Workshop Planning
Challenges card, MethodKit for Workshop Planning
Card 9 of 60 · MethodKit for Workshop Planning
  • ThemePurpose & people
  • CardCard 9 of 60
  • Questions5 to explore
Purpose & people

Challenges

Possible challenges you could prepare for

Every workshop has a handful of things that could go wrong, and the ones you thought through in advance are the ones you survive.

Challenges are the foreseeable difficulties that could disrupt the workshop: a participant who tends to dominate, a topic that carries emotional weight, a group that does not know each other, a facilitator who is nervous, a room with bad acoustics. They are not the catastrophic unknowns but the things you can actually see coming if you pause and look.

Preparing for challenges does not mean expecting the worst. It means deciding in advance what you would do if something predictable happens, so you are not improvising from scratch in the moment. A challenge you named before the day is one you can plan around, brief your co-facilitator on, or build a buffer into the programme for.

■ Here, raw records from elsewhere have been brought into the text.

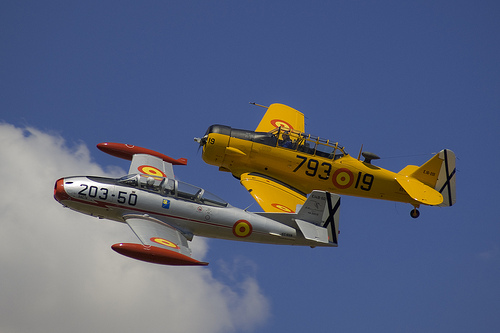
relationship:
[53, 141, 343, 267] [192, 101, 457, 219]
airplane flying together with airplane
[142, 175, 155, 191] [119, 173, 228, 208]
pilot sitting in cockpit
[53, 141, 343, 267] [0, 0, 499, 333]
airplane flying in sky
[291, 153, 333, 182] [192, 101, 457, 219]
793 on side of airplane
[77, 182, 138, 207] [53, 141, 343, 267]
203-50 on side of airplane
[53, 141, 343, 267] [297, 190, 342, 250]
airplane has tail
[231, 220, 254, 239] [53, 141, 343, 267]
circle on side of airplane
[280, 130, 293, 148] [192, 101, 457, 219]
pilot inside of airplane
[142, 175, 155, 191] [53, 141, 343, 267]
pilot inside of airplane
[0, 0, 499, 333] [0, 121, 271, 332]
sky has cloud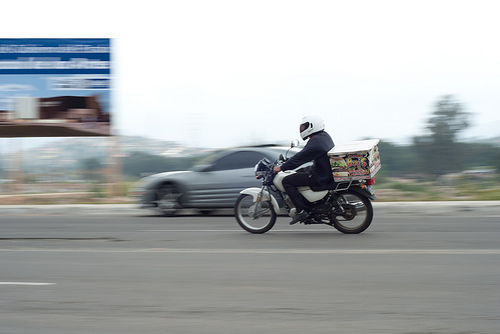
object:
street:
[0, 205, 499, 334]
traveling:
[0, 207, 499, 333]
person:
[270, 114, 334, 222]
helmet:
[299, 112, 326, 140]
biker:
[275, 116, 335, 225]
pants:
[281, 170, 329, 214]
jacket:
[280, 132, 336, 192]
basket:
[327, 139, 383, 181]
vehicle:
[133, 143, 304, 215]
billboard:
[0, 36, 111, 138]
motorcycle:
[235, 141, 382, 237]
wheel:
[234, 188, 279, 234]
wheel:
[326, 187, 375, 232]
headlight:
[251, 157, 268, 176]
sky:
[2, 1, 500, 148]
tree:
[411, 93, 472, 177]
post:
[106, 137, 121, 207]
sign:
[0, 38, 113, 138]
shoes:
[291, 205, 311, 224]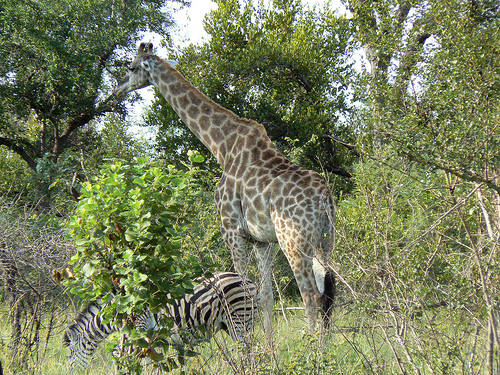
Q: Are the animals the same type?
A: No, they are giraffes and zebras.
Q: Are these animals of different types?
A: Yes, they are giraffes and zebras.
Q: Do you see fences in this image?
A: No, there are no fences.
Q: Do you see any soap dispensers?
A: No, there are no soap dispensers.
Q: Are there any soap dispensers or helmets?
A: No, there are no soap dispensers or helmets.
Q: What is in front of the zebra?
A: The shrub is in front of the zebra.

This is also the place to surface challenges that belong to the group or the topic rather than the logistics. Political tension between teams, unequal power among participants, a recent layoff, a subject people feel strongly about: these shape how you design the session, what exercises you choose, and how you open the day.

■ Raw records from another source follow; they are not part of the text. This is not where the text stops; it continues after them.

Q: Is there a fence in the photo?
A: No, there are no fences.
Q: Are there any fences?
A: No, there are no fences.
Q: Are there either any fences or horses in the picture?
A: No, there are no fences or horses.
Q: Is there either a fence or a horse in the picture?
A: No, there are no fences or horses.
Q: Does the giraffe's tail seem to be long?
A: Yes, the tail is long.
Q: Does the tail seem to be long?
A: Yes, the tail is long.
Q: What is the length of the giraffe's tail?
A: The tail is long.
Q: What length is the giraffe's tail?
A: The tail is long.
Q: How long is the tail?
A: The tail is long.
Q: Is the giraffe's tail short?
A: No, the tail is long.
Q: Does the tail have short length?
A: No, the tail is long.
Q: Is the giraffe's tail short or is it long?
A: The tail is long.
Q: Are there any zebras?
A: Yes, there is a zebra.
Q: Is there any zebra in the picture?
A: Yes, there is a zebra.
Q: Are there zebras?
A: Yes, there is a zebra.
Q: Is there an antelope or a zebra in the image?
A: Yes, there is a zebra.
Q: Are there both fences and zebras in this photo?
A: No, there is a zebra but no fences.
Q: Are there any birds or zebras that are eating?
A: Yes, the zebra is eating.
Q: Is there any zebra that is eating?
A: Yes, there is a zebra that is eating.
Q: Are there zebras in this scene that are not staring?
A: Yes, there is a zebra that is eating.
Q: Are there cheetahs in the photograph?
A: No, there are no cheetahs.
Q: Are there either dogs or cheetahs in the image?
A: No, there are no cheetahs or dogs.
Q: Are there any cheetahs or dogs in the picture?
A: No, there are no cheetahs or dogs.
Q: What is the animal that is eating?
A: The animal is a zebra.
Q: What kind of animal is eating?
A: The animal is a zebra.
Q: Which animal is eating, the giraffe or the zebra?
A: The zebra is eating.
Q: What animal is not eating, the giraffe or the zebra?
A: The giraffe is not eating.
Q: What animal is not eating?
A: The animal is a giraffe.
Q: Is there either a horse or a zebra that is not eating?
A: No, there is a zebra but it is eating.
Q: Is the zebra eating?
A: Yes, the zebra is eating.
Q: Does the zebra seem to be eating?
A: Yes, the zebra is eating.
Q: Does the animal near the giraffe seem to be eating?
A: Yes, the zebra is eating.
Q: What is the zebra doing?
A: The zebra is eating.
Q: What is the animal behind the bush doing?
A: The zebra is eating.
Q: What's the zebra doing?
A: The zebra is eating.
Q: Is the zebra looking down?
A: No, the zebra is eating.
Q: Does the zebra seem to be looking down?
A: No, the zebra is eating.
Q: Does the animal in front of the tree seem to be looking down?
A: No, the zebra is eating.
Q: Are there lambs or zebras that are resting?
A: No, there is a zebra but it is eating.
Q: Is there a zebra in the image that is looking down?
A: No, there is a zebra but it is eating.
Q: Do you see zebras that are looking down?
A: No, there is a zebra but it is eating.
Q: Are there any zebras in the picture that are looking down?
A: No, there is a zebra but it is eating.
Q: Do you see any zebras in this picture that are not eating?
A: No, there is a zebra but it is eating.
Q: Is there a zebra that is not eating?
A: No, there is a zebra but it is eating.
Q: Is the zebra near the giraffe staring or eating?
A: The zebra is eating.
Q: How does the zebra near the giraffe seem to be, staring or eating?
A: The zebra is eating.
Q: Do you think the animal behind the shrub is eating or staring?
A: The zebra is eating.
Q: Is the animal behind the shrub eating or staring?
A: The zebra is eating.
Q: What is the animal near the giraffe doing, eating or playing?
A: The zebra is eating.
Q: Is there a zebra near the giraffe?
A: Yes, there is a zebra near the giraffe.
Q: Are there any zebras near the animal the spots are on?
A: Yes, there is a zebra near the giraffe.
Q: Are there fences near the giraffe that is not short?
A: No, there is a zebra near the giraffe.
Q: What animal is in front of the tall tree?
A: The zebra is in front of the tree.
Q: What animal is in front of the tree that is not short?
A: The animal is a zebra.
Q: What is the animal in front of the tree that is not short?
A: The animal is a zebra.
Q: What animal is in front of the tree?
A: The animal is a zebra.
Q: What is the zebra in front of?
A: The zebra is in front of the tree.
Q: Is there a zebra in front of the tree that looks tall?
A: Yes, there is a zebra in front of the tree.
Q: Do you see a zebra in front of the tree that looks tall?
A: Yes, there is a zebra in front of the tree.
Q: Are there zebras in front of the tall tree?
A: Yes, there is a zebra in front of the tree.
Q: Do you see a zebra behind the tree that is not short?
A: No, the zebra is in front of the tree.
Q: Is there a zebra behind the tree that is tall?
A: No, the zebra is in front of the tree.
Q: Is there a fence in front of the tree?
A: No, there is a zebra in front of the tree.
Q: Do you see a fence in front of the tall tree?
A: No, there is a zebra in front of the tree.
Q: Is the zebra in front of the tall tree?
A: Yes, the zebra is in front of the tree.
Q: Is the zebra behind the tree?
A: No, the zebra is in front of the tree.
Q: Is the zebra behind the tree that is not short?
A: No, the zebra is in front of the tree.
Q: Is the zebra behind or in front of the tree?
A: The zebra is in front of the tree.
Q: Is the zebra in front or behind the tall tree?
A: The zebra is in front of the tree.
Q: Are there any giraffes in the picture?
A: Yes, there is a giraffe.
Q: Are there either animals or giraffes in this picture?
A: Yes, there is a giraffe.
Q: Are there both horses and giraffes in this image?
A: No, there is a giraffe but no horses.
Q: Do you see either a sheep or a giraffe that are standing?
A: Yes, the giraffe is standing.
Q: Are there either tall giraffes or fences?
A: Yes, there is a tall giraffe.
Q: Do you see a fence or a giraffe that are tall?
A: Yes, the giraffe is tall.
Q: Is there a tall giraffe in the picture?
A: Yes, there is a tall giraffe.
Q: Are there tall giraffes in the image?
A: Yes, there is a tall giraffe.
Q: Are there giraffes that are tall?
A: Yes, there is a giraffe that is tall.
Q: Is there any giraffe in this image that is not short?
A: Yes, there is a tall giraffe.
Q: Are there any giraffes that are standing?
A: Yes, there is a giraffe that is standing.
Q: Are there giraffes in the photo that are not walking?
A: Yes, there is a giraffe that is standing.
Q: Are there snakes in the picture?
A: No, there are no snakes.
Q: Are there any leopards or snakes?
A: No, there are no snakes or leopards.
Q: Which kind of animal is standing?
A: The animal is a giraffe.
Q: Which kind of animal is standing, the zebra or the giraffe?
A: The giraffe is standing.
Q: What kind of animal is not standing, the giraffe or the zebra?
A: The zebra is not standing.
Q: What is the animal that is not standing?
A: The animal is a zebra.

Easy to missWrite down three specific challenges by name before the workshop, not a general worry but a real scenario, and decide what you would do in each one.

How experienced facilitators handle it

The same building block, handled by people who have run a lot of workshops. Patterns and illustrations to react to, not rules to follow.

Name them explicitly

Experienced facilitators list concrete challenges, not vague concerns. 'One senior person tends to speak first and close down others' is plannable. 'The group dynamics might be difficult' is not.

Brief the co-facilitator

If you have a co-facilitator, share the challenge list before the day so you both know what to watch for and who takes the lead when something arises.

Build in small buffers

For challenges that are likely but not certain, experienced facilitators add a few minutes of slack near the relevant point in the programme, so they have room to handle it without losing time.

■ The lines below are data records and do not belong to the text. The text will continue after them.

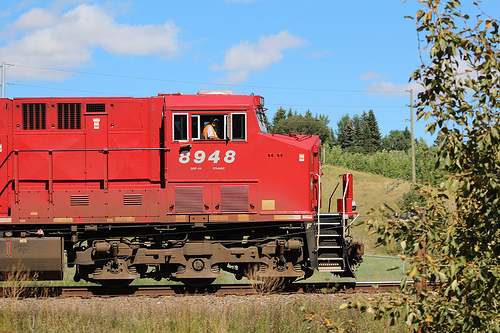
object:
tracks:
[0, 279, 465, 300]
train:
[1, 89, 361, 296]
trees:
[268, 104, 425, 183]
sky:
[1, 1, 493, 107]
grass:
[4, 299, 486, 332]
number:
[179, 150, 191, 165]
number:
[174, 149, 235, 163]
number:
[191, 148, 209, 168]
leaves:
[273, 104, 398, 163]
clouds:
[211, 29, 311, 87]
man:
[201, 116, 223, 142]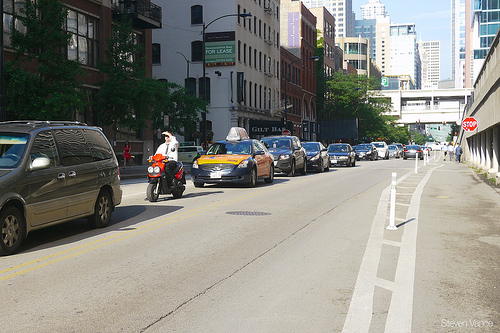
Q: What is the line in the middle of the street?
A: Dividing line.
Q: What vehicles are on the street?
A: Cars.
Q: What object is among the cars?
A: Motor scooter.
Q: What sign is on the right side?
A: Stop sign.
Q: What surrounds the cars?
A: Buildings.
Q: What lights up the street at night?
A: Street lights.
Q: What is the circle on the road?
A: Pothole cover.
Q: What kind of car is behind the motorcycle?
A: Taxi.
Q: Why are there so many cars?
A: Traffic.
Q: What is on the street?
A: Traffic.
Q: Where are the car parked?
A: In the sides of the road.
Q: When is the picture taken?
A: Daytime.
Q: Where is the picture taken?
A: On a city street.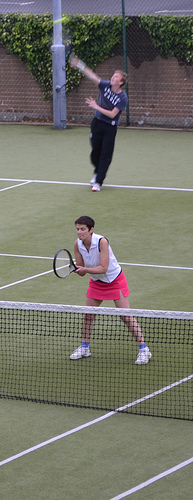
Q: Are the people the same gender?
A: No, they are both male and female.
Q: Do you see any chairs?
A: No, there are no chairs.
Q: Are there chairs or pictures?
A: No, there are no chairs or pictures.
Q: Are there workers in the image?
A: No, there are no workers.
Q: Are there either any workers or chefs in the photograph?
A: No, there are no workers or chefs.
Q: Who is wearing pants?
A: The man is wearing pants.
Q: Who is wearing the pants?
A: The man is wearing pants.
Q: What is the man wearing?
A: The man is wearing trousers.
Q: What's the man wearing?
A: The man is wearing trousers.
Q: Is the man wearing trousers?
A: Yes, the man is wearing trousers.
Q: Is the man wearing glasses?
A: No, the man is wearing trousers.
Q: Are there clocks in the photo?
A: No, there are no clocks.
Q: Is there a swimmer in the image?
A: No, there are no swimmers.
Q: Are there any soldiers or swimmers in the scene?
A: No, there are no swimmers or soldiers.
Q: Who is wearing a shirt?
A: The lady is wearing a shirt.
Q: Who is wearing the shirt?
A: The lady is wearing a shirt.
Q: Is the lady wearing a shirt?
A: Yes, the lady is wearing a shirt.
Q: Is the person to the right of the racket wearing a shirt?
A: Yes, the lady is wearing a shirt.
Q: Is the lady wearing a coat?
A: No, the lady is wearing a shirt.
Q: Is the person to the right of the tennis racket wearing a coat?
A: No, the lady is wearing a shirt.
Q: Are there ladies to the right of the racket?
A: Yes, there is a lady to the right of the racket.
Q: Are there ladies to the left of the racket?
A: No, the lady is to the right of the racket.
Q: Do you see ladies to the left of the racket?
A: No, the lady is to the right of the racket.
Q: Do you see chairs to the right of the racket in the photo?
A: No, there is a lady to the right of the racket.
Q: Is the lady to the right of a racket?
A: Yes, the lady is to the right of a racket.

Design for the trickiest person

When a group has one participant who tends to derail conversations, designing for that person often improves the experience for everyone: clearer process, more structured turns, stronger facilitation.

Questions to plan around

Use these on your own or in a group. There are no right answers, only better conversations.

  1. Who in this group, or about this topic, could make the session harder than expected?

  2. Are there power dynamics, emotional histories or team tensions that will be in the room?

  3. What is the one thing you would most hate to have happen, and what would you do if it did?

  4. Which parts of the design are most vulnerable to disruption, and can you build a small buffer there?

  5. Have you briefed your co-facilitator on the specific challenges to look out for?

Watch for

  • The challenges you do not name are the ones that catch you off guard. Spending ten minutes the day before listing what could go wrong is rarely wasted.
  • Logistical challenges get all the attention (will the projector work?) while group-dynamic challenges get none, and it is usually the latter that derail a session.
  • Preparing for challenges can tip into over-engineering: you are looking for the two or three real ones to plan around, not a risk register.